Dallas won 49 games in the rough-and-tumble Western Conference last season and pushed the world champion San Antonio Spurs to seven games in the playoffs. And the Mavs should be even better this year with the additions of Tyson Chandler and Chandler Parsons.
Meanwhile, the Knicks failed to make the playoffs in the far weaker Eastern Conference in 2013-14 and will struggle to do so again this season.
On the flip side, Calderon will be playing in an offense perfectly tailored for his game. The Spaniard’s strengths are protecting the basketball and knocking down open shots, which he should see plenty of in the triangle offense. Calderon's role will be similar to the one his new coach, Derek Fisher, played in during his days with the Los Angeles Lakers.
Calderon is a career 41.1 percent shooter from downtown and was the third-most efficient off-ball scorer in the NBA while drilling 47.5 percent of his spot-up three-pointers last season, according to Synergy Sports (subscription required). On a Knicks team without a clear-cut No. 2 scoring option, Calderon could be in for a career year.
Iman Shumpert: Loser
Iman Shumpert opened eyes within the Knicks organization and around the league with an impressive rookie season in 2011-12. Since then, the shooting guard has lost confidence in his jump shot, been shuffled in and out of the starting lineup and undergone two operations on his left knee. Shump's on-ball defense regressed last season, and he shot a dismal 37.8 percent from the field.
Knicks management is enamored with a new, young shooting guard, Tim Hardaway Jr. The team has reportedly been trying to trade Shumpert since at least November, via Marc Stein of ESPN.com. The Knicks attempted to use him to unload Andrea Bargnani or Amar'e Stoudemire this summer, via Ian Begley of ESPN New York.
Shumpert would have benefited from a change of scenery and a more defined role. Instead, he will be fighting Hardaway and J.R. Smith for minutes at shooting guard, with Anthony spending more time at small forward.
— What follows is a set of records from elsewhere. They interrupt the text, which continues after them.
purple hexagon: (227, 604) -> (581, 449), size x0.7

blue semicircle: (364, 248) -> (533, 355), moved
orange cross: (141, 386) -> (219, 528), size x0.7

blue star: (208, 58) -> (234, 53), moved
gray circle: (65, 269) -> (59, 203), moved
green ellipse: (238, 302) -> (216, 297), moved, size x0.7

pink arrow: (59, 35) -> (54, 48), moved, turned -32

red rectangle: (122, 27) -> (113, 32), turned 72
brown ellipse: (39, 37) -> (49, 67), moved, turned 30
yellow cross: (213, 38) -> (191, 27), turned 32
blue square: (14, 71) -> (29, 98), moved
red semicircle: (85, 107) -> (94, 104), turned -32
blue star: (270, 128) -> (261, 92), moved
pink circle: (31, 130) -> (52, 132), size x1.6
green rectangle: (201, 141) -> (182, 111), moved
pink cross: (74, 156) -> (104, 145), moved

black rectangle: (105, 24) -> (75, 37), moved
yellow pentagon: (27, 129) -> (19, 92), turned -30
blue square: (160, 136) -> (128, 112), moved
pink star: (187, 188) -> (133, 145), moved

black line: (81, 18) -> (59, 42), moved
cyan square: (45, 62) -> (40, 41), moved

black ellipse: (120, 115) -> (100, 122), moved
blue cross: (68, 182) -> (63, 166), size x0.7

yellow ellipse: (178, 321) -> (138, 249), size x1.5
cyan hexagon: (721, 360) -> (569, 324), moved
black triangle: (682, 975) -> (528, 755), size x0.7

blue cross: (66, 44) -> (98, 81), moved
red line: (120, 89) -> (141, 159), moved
Shump could operate as an unconventional point guard in the triangle offense, filling the role that Ron Harper played for Phil Jackson with the Chicago Bulls and Los Angeles Lakers. Unfortunately, minutes will be hard to come by at that position as well, with Jose Calderon, Pablo Prigioni and Shane Larkin in the mix.
Pablo Prigioni: Loser
Pablo Prigioni was a capable backup and starter for stretches in each of the last two seasons, but he will have a hard time finding minutes in a crowded Knicks backcourt this season. In fact, he may not even be on the team by the start of the season. According to Frank Isola of the New York Daily News, the Knicks are shopping the Argentine.
New York acquired two point guards in the June trade that sent Tyson Chandler and Raymond Felton to the Dallas Mavericks for Jose Calderon and Shane Larkin. Calderon will be the starter, with Prigioni and Larkin battling for the remaining minutes.
Prigioni's game is better-suited for the triangle offense, which utilizes his strengths as a facilitator and release valve/spot-up shooter. Larkin is a dribble-drive point guard who shot just 31.6 percent from three-point range last season, compared to Prigioni's 46.4 percent.
Larkin's edge is on defense. He has quick hands and feet and a knack for stepping into passing lanes, whereas the 37-year-old Prigioni struggles to stay in front of quicker guards. Coach Fisher may also want to develop Larkin for the team’s future or as a trade asset in what is expected to be a transition season for the Knicks.
Prigioni will not see the floor as part of a two-point guard lineup as in years past. The triangle places less emphasis on the point guard position, and with Carmelo Anthony playing more minutes at the 3, New York will be three deep at shooting guard with J.R. Smith, Tim Hardaway Jr. and Iman Shumpert.